There is a time and a place for everything. It is important to learn when and where you should utilize your voice.
I write some fairly inflammatory statements here on the blog. I use a lot of sarcasm and rhetoric. I try to maintain a bit of humor in my words to down play the fervor and anger that many people carry close to their hearts. I understand that for many of us, there are issues that play more powerfully on our minds than others. There are always topics that trigger, deep within us, a primal, powerful anger or fear. It is in the times when these emotions emerge, that we must utilize our most important of gifts, restraint.
It is important that we have the dialog, that we discuss our concerns and fears.

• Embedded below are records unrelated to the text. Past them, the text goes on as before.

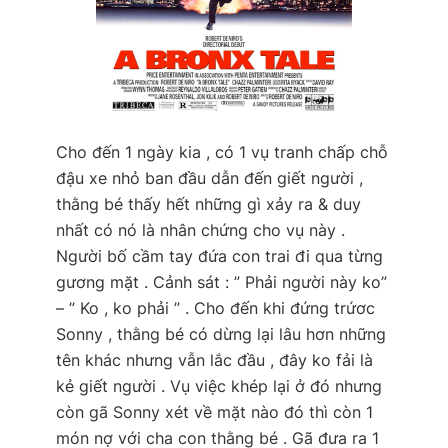
Cho đến 1 ngày kia , có 1 vụ tranh chấp chỗ
đậu xe nhỏ ban đầu dẫn đến giết người ,
thằng bé thấy hết những gì xảy ra & duy
nhất có nó là nhân chứng cho vụ này .
Người bố cầm tay đứa con trai đi qua từng
gương mặt . Cảnh sát :
” Phải người này ko”
– ” Ko , ko phải ”
. Cho đến khi đứng trứơc
Sonny , thằng bé có dừng lại lâu hơn những
tên khác nhưng vẫn lắc đầu , đây ko fải là
kẻ giết người . Vụ việc khép lại ở đó nhưng
còn gã Sonny xét về mặt nào đó thì còn 1
món nợ với cha con thằng bé . Gã đưa ra 1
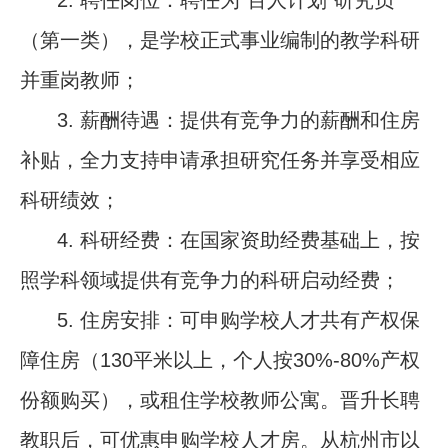
（第一类），是学校正式事业编制的教学科研
并重岗教师；
3.
薪酬待遇：提供有竞争力的薪酬和住房
补贴，全力支持申请承担研究任务并享受相应
科研绩效；
4.
科研经费：在国家资助经费基础上，按
照学科领域提供有竞争力的科研启动经费；
5. 住房安排：可申购学校人才共有产权保
障住房（130平米以上，个人按30%-80%产权
份额购买），或租住学校教师公寓。晋升长聘
教职后，可优惠申购学校人才房。从杭州市以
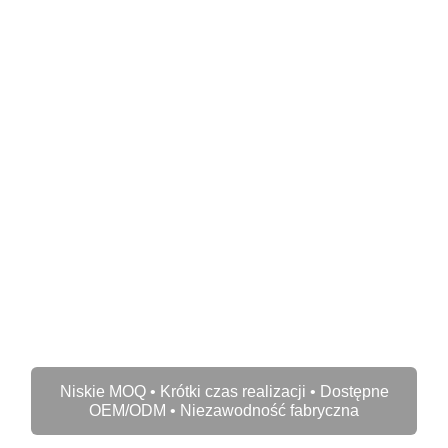
Hurtownia
wentylatorów
sufitowych LED z
niskim poziomem hałsu
i silnikiem DC – 52" do
wnętrz komercyjnych i
mieszkalnych
Niskie MOQ • Krótki czas realizacji • Dostępne
OEM/ODM • Niezawodność fabryczna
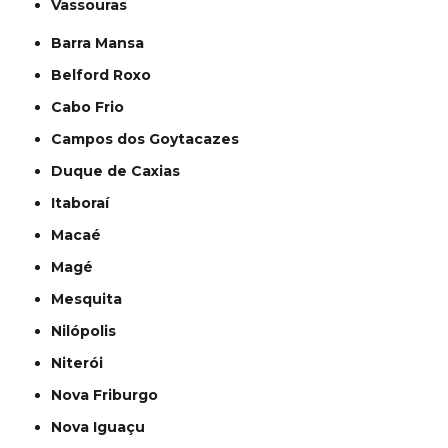
Vassouras
Barra Mansa
Belford Roxo
Cabo Frio
Campos dos Goytacazes
Duque de Caxias
Itaboraí
Macaé
Magé
Mesquita
Nilópolis
Niterói
Nova Friburgo
Nova Iguaçu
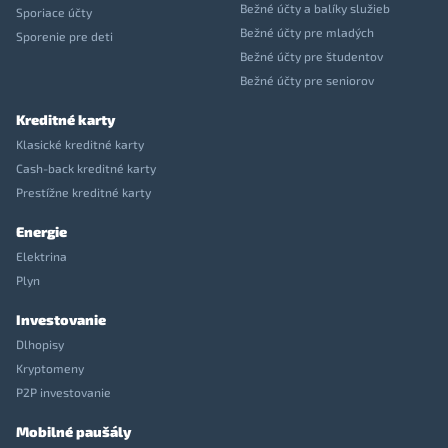
Bežné účty a balíky služieb
Sporiace účty
Bežné účty pre mladých
Sporenie pre deti
Bežné účty pre študentov
Bežné účty pre seniorov
Kreditné karty
Klasické kreditné karty
Cash-back kreditné karty
Prestížne kreditné karty
Energie
Elektrina
Plyn
Investovanie
Dlhopisy
Kryptomeny
P2P investovanie
Mobilné paušály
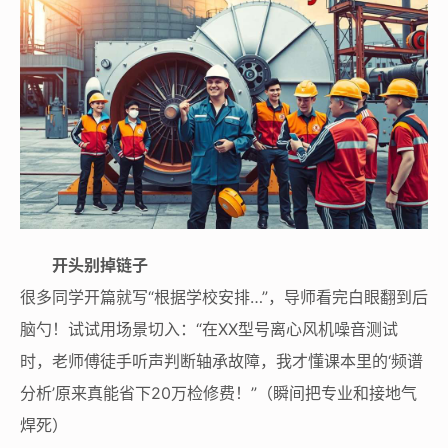
开头别掉链子
很多同学开篇就写“根据学校安排…”，导师看完白眼翻到后
脑勺！试试用场景切入：“在XX型号离心风机噪音测试
时，老师傅徒手听声判断轴承故障，我才懂课本里的‘频谱
分析’原来真能省下20万检修费！”（瞬间把专业和接地气
焊死）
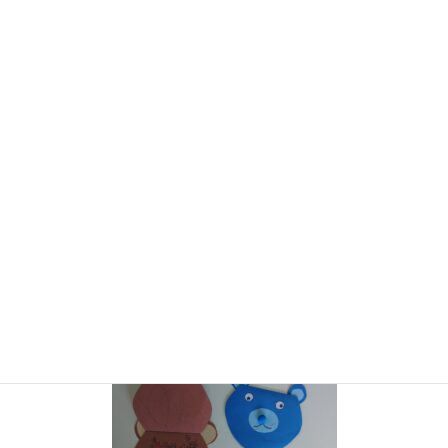
コ
ナ
ン
ビ
テ
ゲ
ン
ー
お知らせ・ブログ
ツ
シ
に
ョ
移
ン
HOME
お知らせ・ブログ
Art & Craft Preschool 5月
KIMG2562
動
に
移
動
2023年6月5日
KIMG2562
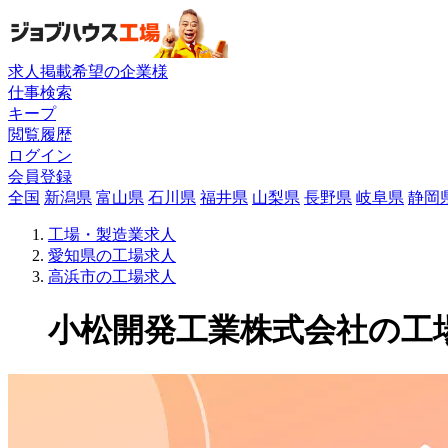
求人掲載希望の企業様
仕事検索
キープ
閲覧履歴
ログイン
会員登録
全国
新潟県
富山県
石川県
福井県
山梨県
長野県
岐阜県
静岡
工場・製造業求人
愛知県の工場求人
高浜市の工場求人
小松開発工業株式会社の工場求人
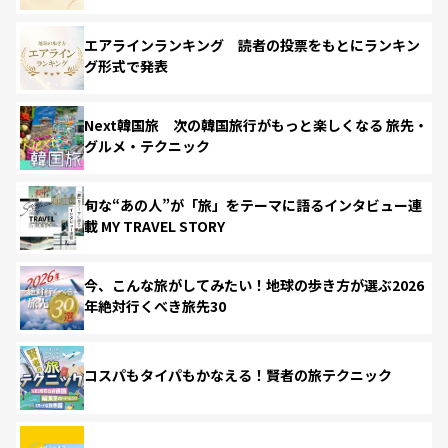
エアラインランキング 読者の投票をもとにランキン
グ形式で発表
Next韓国旅 次の韓国旅行がもっと楽しくなる 旅先・
グルメ・テクニック
旬な“あの人”が「旅」をテーマに語るインタビュー連
載 MY TRAVEL STORY
今、こんな旅がしてみたい！地球の歩き方が選ぶ2026
年絶対行くべき旅先30
コスパもタイパもかなえる！賢者の旅テクニック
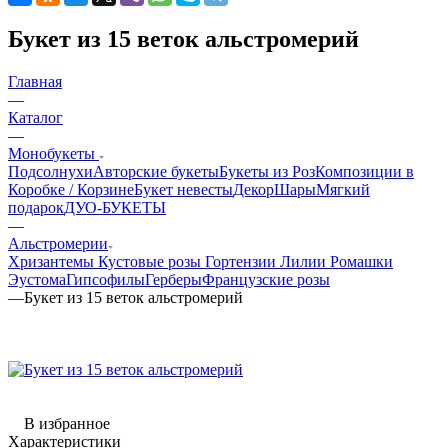
Букет из 15 веток альстромерий
Главная
—
Каталог
—
Монобукеты
Подсолнухи
Авторские букеты
Букеты из Роз
Композиции в
Коробке / Корзине
Букет невесты
Декор
Шары
Мягкий
подарок
ДУО-БУКЕТЫ
—
Альстромерии
Хризантемы
Кустовые розы
Гортензии
Лилии
Ромашки
Эустома
Гипсофилы
Герберы
Французские розы
—
Букет из 15 веток альстромерий
В избранное
Характеристики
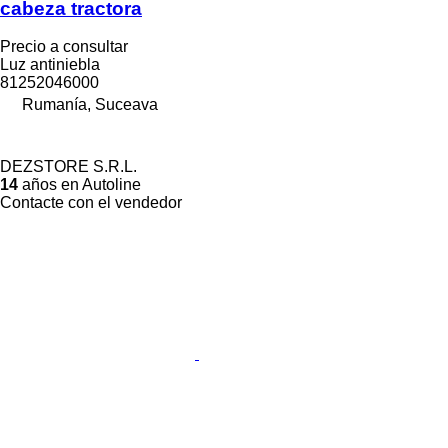
cabeza tractora
Precio a consultar
Luz antiniebla
81252046000
Rumanía, Suceava
DEZSTORE S.R.L.
14
años en Autoline
Contacte con el vendedor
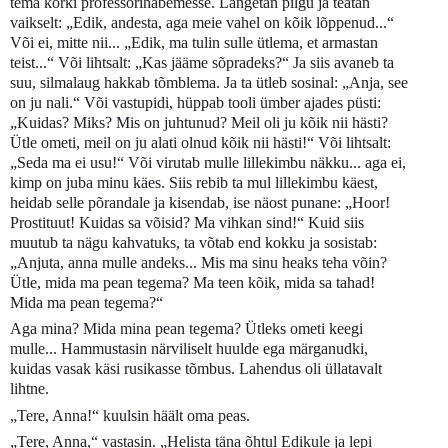
tema kõrki professorihabemesse. Langetan pilgu ja teatan
vaikselt: „Edik, andesta, aga meie vahel on kõik lõppenud...“
Või ei, mitte nii... „Edik, ma tulin sulle ütlema, et armastan
teist...“ Või lihtsalt: „Kas jääme sõpradeks?“ Ja siis avaneb ta
suu, silmalaug hakkab tõmblema. Ja ta ütleb sosinal: „Anja, see
on ju nali.“ Või vastupidi, hüppab tooli ümber ajades püsti:
„Kuidas? Miks? Mis on juhtunud? Meil oli ju kõik nii hästi?
Ütle ometi, meil on ju alati olnud kõik nii hästi!“ Või lihtsalt:
„Seda ma ei usu!“ Või virutab mulle lillekimbu näkku... aga ei,
kimp on juba minu käes. Siis rebib ta mul lillekimbu käest,
heidab selle põrandale ja kisendab, ise näost punane: „Hoor!
Prostituut! Kuidas sa võisid? Ma vihkan sind!“ Kuid siis
muutub ta nägu kahvatuks, ta võtab end kokku ja sosistab:
„Anjuta, anna mulle andeks... Mis ma sinu heaks teha võin?
Ütle, mida ma pean tegema? Ma teen kõik, mida sa tahad!
Mida ma pean tegema?“
Aga mina? Mida mina pean tegema? Ütleks ometi keegi
mulle... Hammustasin närviliselt huulde ega märganudki,
kuidas vasak käsi rusikasse tõmbus. Lahendus oli üllatavalt
lihtne.
„Tere, Anna!“ kuulsin häält oma peas.
„Tere, Anna,“ vastasin. „Helista täna õhtul Edikule ja lepi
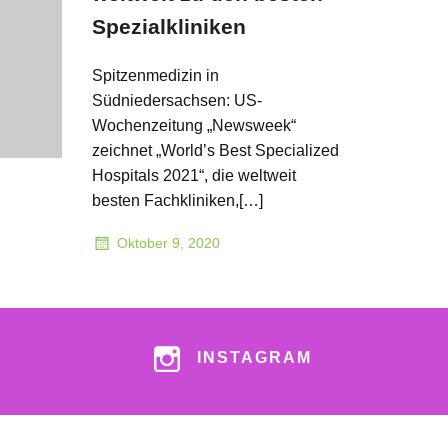
Spezialkliniken
Spitzenmedizin in
Südniedersachsen: US-
Wochenzeitung „Newsweek“
zeichnet „World’s Best Specialized
Hospitals 2021“, die weltweit
besten Fachkliniken,[…]
Oktober 9, 2020
INSTAGRAM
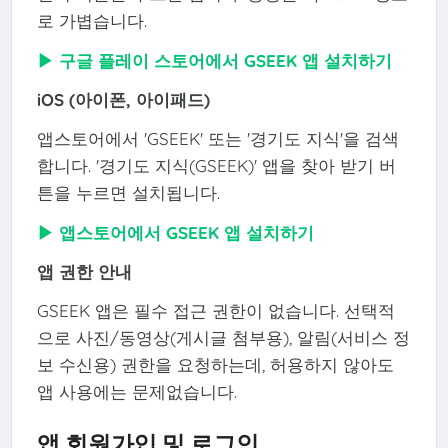
로 가볍습니다.
▶ 구글 플레이 스토어에서 GSEEK 앱 설치하기
iOS (아이폰, 아이패드)
앱스토어에서 'GSEEK' 또는 '경기도 지식'을 검색
합니다. '경기도 지식(GSEEK)' 앱을 찾아 받기 버
튼을 누르면 설치됩니다.
▶ 앱스토어에서 GSEEK 앱 설치하기
앱 권한 안내
GSEEK 앱은 필수 접근 권한이 없습니다. 선택적
으로 사진/동영상(게시글 첨부용), 알림(서비스 정
보 수신용) 권한을 요청하는데, 허용하지 않아도
앱 사용에는 문제없습니다.
앱 회원가입 및 로그인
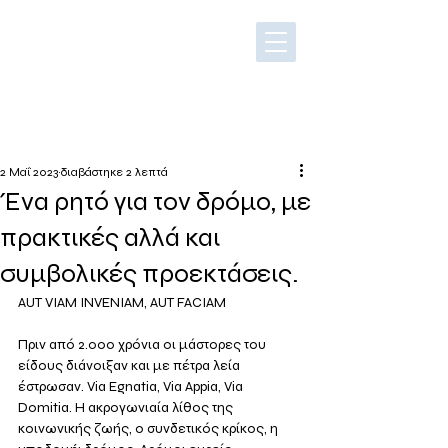
2 Μαΐ 2023
διαβάστηκε 2 λεπτά
Ένα ρητό για τον δρόμο, με
πρακτικές αλλά και
συμβολικές προεκτάσεις.
AUT VIAM INVENIAM, AUT FACIAM
Πριν από 2.000 χρόνια οι μάστορες του 
είδους διάνοιξαν και με πέτρα λεία 
έστρωσαν. Via Egnatia, Via Appia, Via 
Domitia. Η ακρογωνιαία λίθος της 
κοινωνικής ζωής, ο συνδετικός κρίκος, η 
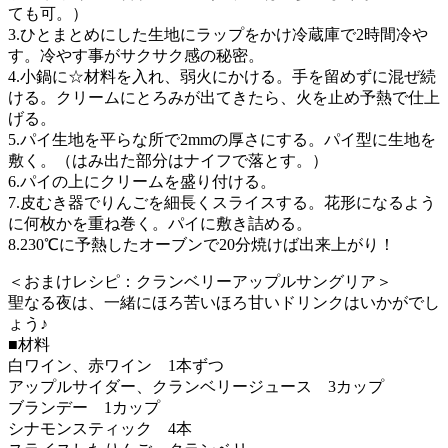
ても可。）
3.ひとまとめにした生地にラップをかけ冷蔵庫で2時間冷や
す。冷やす事がサクサク感の秘密。
4.小鍋に☆材料を入れ、弱火にかける。手を留めずに混ぜ続
ける。クリームにとろみが出てきたら、火を止め予熱で仕上
げる。
5.パイ生地を平らな所で2mmの厚さにする。パイ型に生地を
敷く。（はみ出た部分はナイフで落とす。）
6.パイの上にクリームを盛り付ける。
7.皮むき器でりんごを細長くスライスする。花形になるよう
に何枚かを重ね巻く。パイに敷き詰める。
8.230℃に予熱したオーブンで20分焼けば出来上がり！
＜おまけレシピ：クランベリーアップルサングリア＞
聖なる夜は、一緒にほろ苦いほろ甘いドリンクはいかがでし
ょう♪
■材料
白ワイン、赤ワイン 1本ずつ
アップルサイダー、クランベリージュース 3カップ
ブランデー 1カップ
シナモンスティック 4本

It is important that as many views as possible be brought to the table, or we will fail to advance beyond the control of the verbal minority. We cannot continue to move forward if we allow blind rage and seething anger to control what we say. The moment can become so heated that we forget ourselves. If in those moments, we fail to remove our own ego from the equation, we continue to do injustice to our beliefs.
You never convince anyone that they are wrong by merely insulting them.
We can all fall prey to it. There is a part of each and every one of us that just wants to say, “If you can’t agree with me, you must be stupid.” That thought, that emotion, is vastly more damaging to our selves.
When we enter into a discussion, be it over politics, religion, or ice cream flavors, we should strive to do so in the appropriate place and time. I don’t expect our Congress to have meetings to decide ice cream flavors, and I don’t expect my friends to decide policy at ColdStone. It is along those same lines, that I say this:
If you wish to discuss what I have to say on my blog, please do so here, on my blog. There are comment threads for every topic. If you want to discuss that topic, just comment. If you wish to discuss the topic outside of this blog, be sure that you are doing so with people who want to discuss it. Please, do not angrily rant at one another in unrelated public forums. Do not send emails to someone who reads my blog ranting at them for reading my blog. Do not accuse one another of racism and ignorance on someone’s Facebook page over something I wrote.
If you have something you want to say to me, say it to me, otherwise, shut the fuck up.
We should not stand for someone indulging themselves in an inappropriate forum. One of the fundamental problems with politics in the United States, regardless of political philosophy, regardless of party lines, is that our political figures are incapable of removing themselves from the equation. Being right because you say you are right is as valid an argument as someone saying you are wrong because they say your are wrong. It works with 3 year olds, because they aren’t mature enough to handle the idea that there isn’t always a right or a wrong. It doesn’t work with adults, and when you make that claim, it only solidifies the view that you are, regardless of your age, a petty child.
Choosing your battles is part of adulthood. Its time for the US as a Nation to move into adulthood. Puberty is over.
I owe one of my readers an apology.
I’m sorry that my writing spilled into your life. It has never been my intention that bickering and childishness be the result of my urging everyone to speak their mind. I was irresponsible and idealistic in my belief that by creating the dialog, we could all discuss our ideas without anger or ego.
I’m sorry.
EDIT: It has been pointed out to me my own hypocrisy in this article.
Above, I left in the sentence, “If you have something you want to say to me, say it to me, otherwise, shut the fuck up.”
I’m calling attention to it, because it shows that all of us can allow the emotions to rule our words when we otherwise would not. However, the reader that pointed it out to me was correct. It was wrong of me to allow those words to fall out of my fingertips.
I’ve said it before, and I’ll say it again. The words on this blog are directed at myself as much as anyone else. Its time I remember that by choosing to step into public light, I actively chose to remove the armor of anonymity. When someone rants about my words, or cuts me down for my assumptions, they are not doing so on a personal level. To them, I am a faceless group of letters on a page. I am no longer any different than any other pundit.